【完全版】雇われ姫は、総長様の手によって甘やかされる。



香坂が一言指示を出すと、周りにいた男たちが一斉に私を取り囲む。

「姉ちゃん───!」

志貴がそう叫んだ直後、2階からガシャンと大きな物音がした。



「うるせー!黙ってろ。……次、騒いだらわかってんだろうなぁ?」


志貴の近くにいた男が鉄パイプで地面を叩きつける。

男の行動はまるで「次はこの棒をお前に向けて振り下ろす」と言っているようだった。






「ってことだから、大人しくしててね〜」

「おい、誰か縄知らね?」

「あ?あー、あった。

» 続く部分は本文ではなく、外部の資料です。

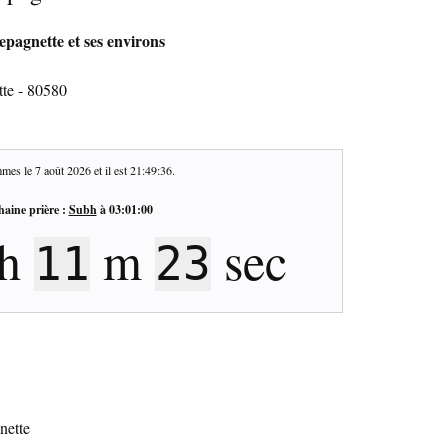
epagnette et ses environs
te - 80580
mes le
7 août 2026
et il est
21:49:37
.
haine prière :
Subh
à
03:01:00
h
m
sec
11
22
nette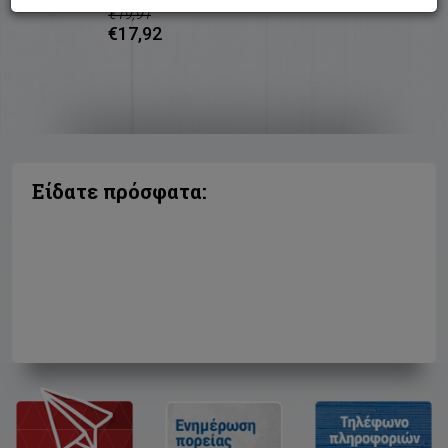
€19,91
€17,92
Είδατε πρόσφατα: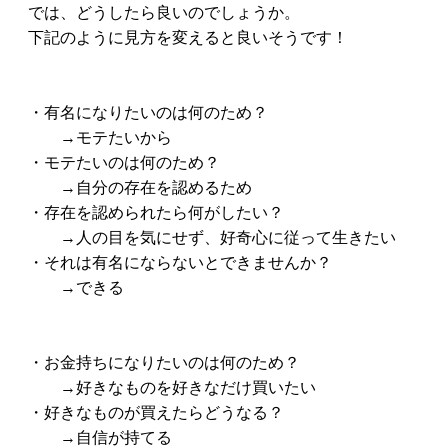
では、どうしたら良いのでしょうか。
下記のように見方を変えると良いそうです！
・有名になりたいのは何のため？
→モテたいから
・モテたいのは何のため？
→自分の存在を認めるため
・存在を認められたら何がしたい？
→人の目を気にせず、好奇心に従って生きたい
・それは有名にならないとできませんか？
→できる
・お金持ちになりたいのは何のため？
→好きなものを好きなだけ買いたい
・好きなものが買えたらどうなる？
→自信が持てる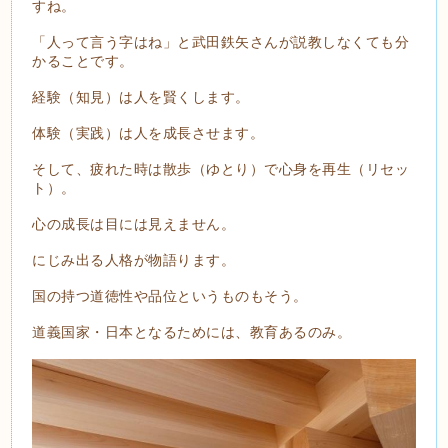
すね。
「人って言う字はね」と武田鉄矢さんが説教しなくても分
かることです。
経験（知見）は人を賢くします。
体験（実践）は人を成長させます。
そして、疲れた時は散歩（ゆとり）で心身を再生（リセッ
ト）。
心の成長は目には見えません。
にじみ出る人格が物語ります。
国の持つ道徳性や品位というものもそう。
道義国家・日本となるためには、教育あるのみ。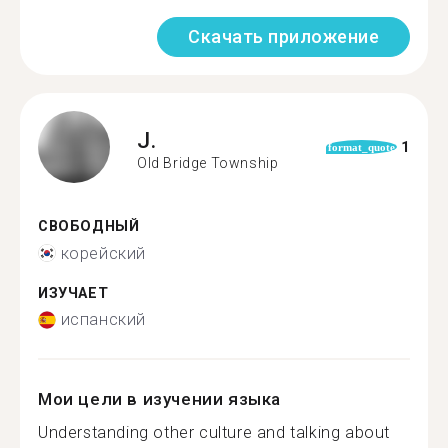
Скачать приложение
J.
1
format_quote
Old Bridge Township
СВОБОДНЫЙ
корейский
ИЗУЧАЕТ
испанский
Мои цели в изучении языка
Understanding other culture and talking about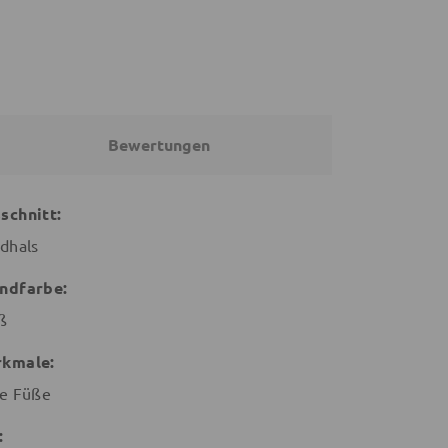
Bewertungen
schnitt:
dhals
ndfarbe:
ß
kmale:
e Füße
: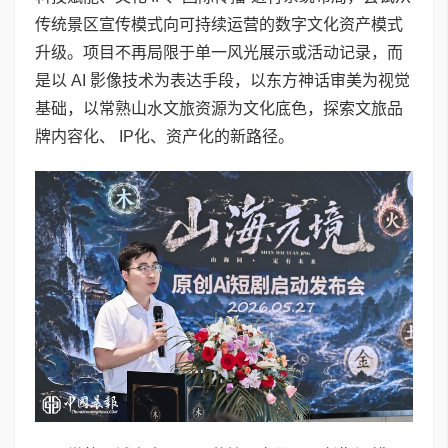
传统景区宣传模式向可持续运营的数字文化资产模式
升级。项目不再局限于单一风光展示或活动记录，而
是以 AI 影像技术为表达手段，以东方神话审美为视觉
基础，以常熟山水文旅资源为文化底色，探索文旅品
牌内容化、 IP化、资产化的新路径。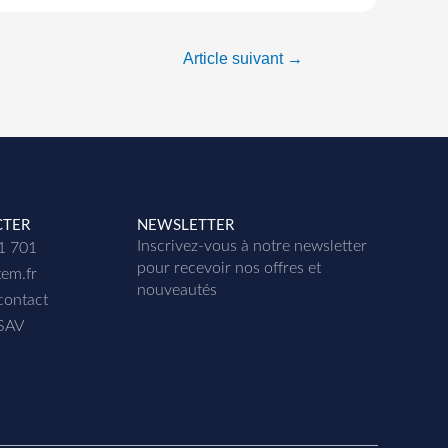
Article suivant
→
CTER
NEWSLETTER
Inscrivez-vous à notre newsletter
01 701
p
our recevoir nos offres et
tem.fr
nouveautés
contact
 SAV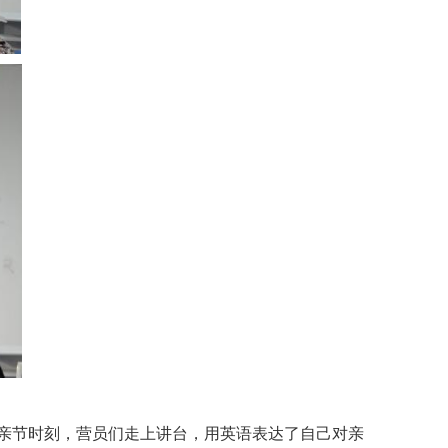
亲节时刻，营员们走上讲台，用英语表达了自己对亲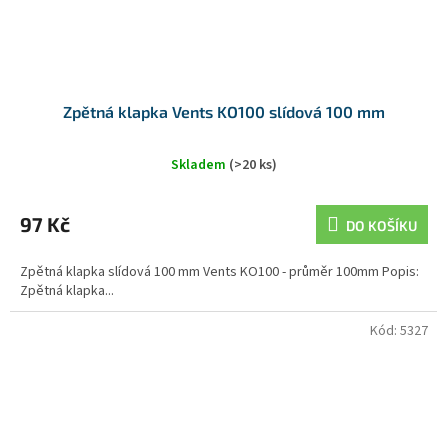
Zpětná klapka Vents KO100 slídová 100 mm
Skladem
(>20 ks)
97 Kč
DO KOŠÍKU
Zpětná klapka slídová 100 mm Vents KO100 - průměr 100mm Popis:
Zpětná klapka...
Kód:
5327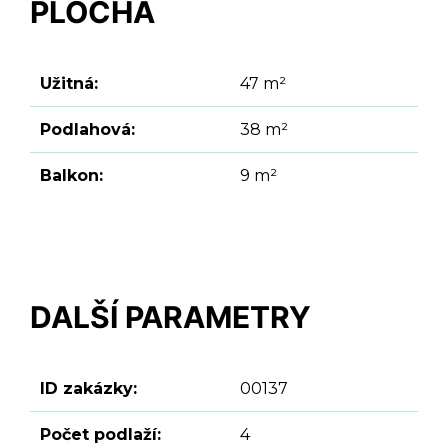
PLOCHA
Užitná:
47 m²
Podlahová:
38 m²
Balkon:
9 m²
DALŠÍ PARAMETRY
ID zakázky:
00137
Počet podlaží:
4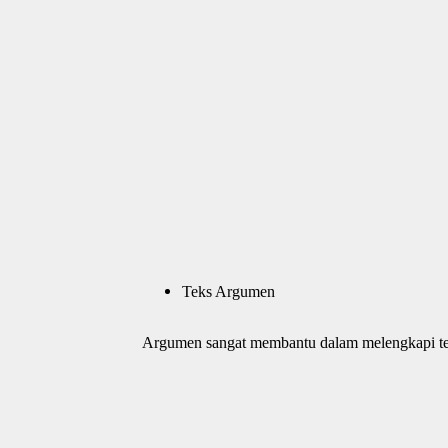
Teks Argumen
Argumen sangat membantu dalam melengkapi teks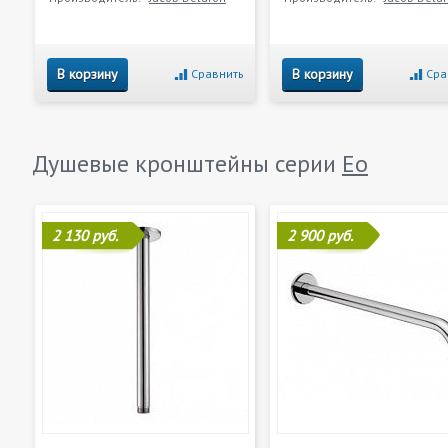
В корзину
В корзину
Сравнить
Сра
Душевые кронштейны серии
Eo
2 130 руб.
2 900 руб.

ここここ」

「……この女、まじで抵抗しねーな」

「そりゃ、あんなの見せられたあとに無理だろ。そろそろ泣き出すんじゃね?」

「かわいそー。つーか、闇狼来ねぇじゃん。俺ら必要あった?」

「来ねぇ方がよくね?どっちにしろ金はもらえんだし。それなら楽な方がいいだろ」

「それもそうだな」


私が抵抗しないように腕を掴む男。

その手を背中へと回し、後ろ手に縛る男。

それを周りで見ている男たち。

……ここに来た時も思ったけれど、彼らは闇狼の皆とはあまりにも違う。

闇狼の皆は自ら人を傷つけなりなんてしない。